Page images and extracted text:
####

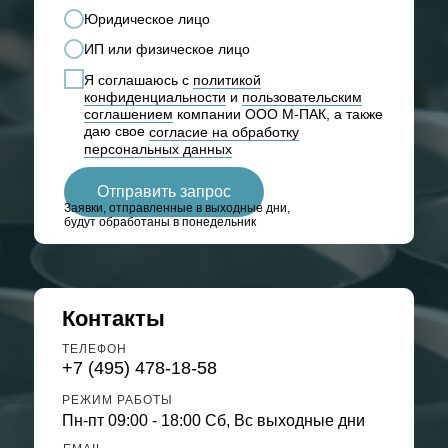
Юридическое лицо
ИП или физическое лицо
Я соглашаюсь с
политикой
конфиденциальности
и
пользовательским
соглашением
компании ООО М-ПАК, а также
даю свое
согласие на обработку
персональных данных
Отправить запрос
Заявки, отправленные в выходные дни,
будут обработаны в понедельник
Контакты
ТЕЛЕФОН
+7 (495) 478-18-58
РЕЖИМ РАБОТЫ
Пн-пт 09:00 - 18:00 Сб, Вс выходные дни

####

Work to be completed:
I'd like the entries above repeated exactly, but without any of their pictures.

Expected answer:
Юридическое лицо
ИП или физическое лицо
Я соглашаюсь с
политикой
конфиденциальности
и
пользовательским
соглашением
компании ООО М-ПАК, а также
даю свое
согласие на обработку
персональных данных
Отправить запрос
Заявки, отправленные в выходные дни,
будут обработаны в понедельник
Контакты
ТЕЛЕФОН
+7 (495) 478-18-58
РЕЖИМ РАБОТЫ
Пн-пт 09:00 - 18:00 Сб, Вс выходные дни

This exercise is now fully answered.